• [Text for analysis]:
┌──

These include not only the parameters of emotional well-being, but also those of attention and compassion. “We have now investigated what features and methods are most revealing to the computer in order to find out whether people are actively involved in a listening situation or not,” explains Dmitrii Fedotov. The system analyst attained a doctorate from Professor Wolfgang Minker at the Institute of Communications Engineering, the University of Ulm. The 25-year-old was born and raised in Krasnojarsk (Siberia), where he studied at the Reshetnev Siberian State University of Science and Technology. Two years ago, Fedotov came to Ulm from this highly renowned Russian university, which is one of Ulm University’s five strategic partner universities (U5).

For this research project, Dmitrii Fedotov cooperated closely with three Moscow scientists from Neurodata Lab. The young company, with offices in Italy, Switzerland, Russia and the USA, specializes in Artificial Intelligence research, Affective Computing and Data Mining.

For the project, the Neurodata Lab has assembled a huge dataset from video material on a so-called EmotionMiner platform. Scene after scene was systematically marked up “by hand” according to certain criteria. What emotions do speakers and listeners show? Is the listener attentive or unfocused? In total, more than 26,000 fragments from 981 videos were processed. The short sequences, which are around four seconds long, show humans in communicative situations and come from publicly accessible video recordings of conversations, interviews, debates and talk shows in English. Each video sequence was examined by ten human analysts. About 1,500 people were involved in the analysis.

Software recognizes and analyzes emotions in video sequences

And why all the effort? “You need these data collected by humans as reference data to later find out how well the computer is able to capture human emotions and mental states,” explains Olga Perepelkina. The psychologist is Chief Research Officer at Neurodata Lab and was involved in this German-Russian joint project together with Evdokia Kazimirova and Maria Konstantinova. All three scientists also hold a degrees in psychology from Lomonosov Moscow State University (MSU).

The real challenge in Affective Computing lies in the technical implementation of the automatic emotion and attention recording itself. How do you get the computer to form an idea of whether a person shown there is an active listener or rather uninvolved on the basis of the video material? The scientists use the term pair ‘engagement – disengagement’ to describe the extent of mental involvement.

In recent years, several methods have been established for automatic attention recognition (Affective Computing) in order to capture mimic and gestural cues as well as postures. In simple terms, it examines lip or eye movements, facial expressions or the emotional colouring of spoken language (“audio” factor).

More precisely, we are talking here about the use of software tools that are capable, for example, of automatically analyzing the emotions of speakers and listeners in video sequences. Or they are algorithms that are able to calculate the probability with which someone will begin to speak at the next moment from the movement of the lips. For face recognition alone, the researchers gave a neural network with the image data of more than 10,000 faces.

“Lips” and “audio” factors provide some good correlations.

“We wanted to find out which combination of modalities is the most effective in automatic attention recognition,” says Fedotov. The scientist from Ulm has statistically combined all possible double and triple combinations of five different recognition modalities (eyes, lips, face, body and audio). The result: The two-fold combination of “lips” and “audio” proved to be most effective in relation to the effort involved.

A good 70 percent of all cases can be assigned correctly; a result that is really good for automated attention recognition (Affective Computing). “Both characteristics are directly related to the act of speaking. The explanatory power of the “audio” factor alone was already considerable. In practice, this means that automatic attention recognition, which focuses on the auditory characteristics of spoken language – voice quality, tone spectrum, voice energy, speech flow and pitch – is sufficient to reliably tell whether the listener is attentive. When the listener is silent, other features such as facial and body movements help to identify “engagement” or “disengagement”.

The study was presented in autumn 2018 at a major international conference (ICMI 2018) in Boulder, Colorado.

└──

• [Source information]:
┌──

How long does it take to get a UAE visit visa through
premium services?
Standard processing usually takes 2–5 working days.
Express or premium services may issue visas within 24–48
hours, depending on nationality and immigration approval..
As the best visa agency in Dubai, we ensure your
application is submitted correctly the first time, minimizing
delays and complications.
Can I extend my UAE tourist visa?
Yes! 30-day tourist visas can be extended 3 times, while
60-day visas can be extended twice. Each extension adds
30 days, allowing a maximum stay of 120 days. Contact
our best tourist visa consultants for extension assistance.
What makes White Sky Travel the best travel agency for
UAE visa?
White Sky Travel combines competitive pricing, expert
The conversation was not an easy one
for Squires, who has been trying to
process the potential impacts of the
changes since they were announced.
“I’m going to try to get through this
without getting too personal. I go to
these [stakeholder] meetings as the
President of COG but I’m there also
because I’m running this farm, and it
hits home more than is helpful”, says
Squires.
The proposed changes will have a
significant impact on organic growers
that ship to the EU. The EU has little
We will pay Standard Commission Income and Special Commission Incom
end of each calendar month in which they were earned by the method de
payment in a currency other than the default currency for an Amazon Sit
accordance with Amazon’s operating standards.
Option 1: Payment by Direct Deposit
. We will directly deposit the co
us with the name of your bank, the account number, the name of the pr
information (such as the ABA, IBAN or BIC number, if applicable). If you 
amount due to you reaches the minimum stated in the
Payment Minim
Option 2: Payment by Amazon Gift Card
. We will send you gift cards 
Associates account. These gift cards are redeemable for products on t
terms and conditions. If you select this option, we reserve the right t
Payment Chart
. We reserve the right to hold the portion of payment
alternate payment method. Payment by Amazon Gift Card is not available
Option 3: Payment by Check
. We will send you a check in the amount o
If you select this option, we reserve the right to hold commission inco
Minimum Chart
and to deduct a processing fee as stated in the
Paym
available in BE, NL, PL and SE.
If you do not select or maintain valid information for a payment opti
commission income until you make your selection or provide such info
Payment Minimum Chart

└──

• [Exercises]:
1) Name every recognition modality that Fedotov combined in his analysis, as given in the text on attention recognition.
2) Rewrite the paragraph of the attention recognition text that begins "For the project, the Neurodata Lab has assembled" as a short bulleted list, keeping its main facts.
3) In the attention recognition text, at which conference was the study presented, and where was it held?

• [Per-task outputs]:
1) Eyes, lips, face, body, audio

2)
- Neurodata Lab built a large dataset from video material on the EmotionMiner platform.
- Scenes were marked up by hand for the emotions shown by speakers and listeners and for whether the listener was attentive or unfocused.
- More than 26,000 fragments from 981 videos were processed.
- The fragments last about four seconds and show people communicating, taken from publicly accessible English-language conversations, interviews, debates and talk shows.
- Ten human analysts examined each sequence, and about 1,500 people took part in the analysis.

3) ICMI 2018, in Boulder, Colorado.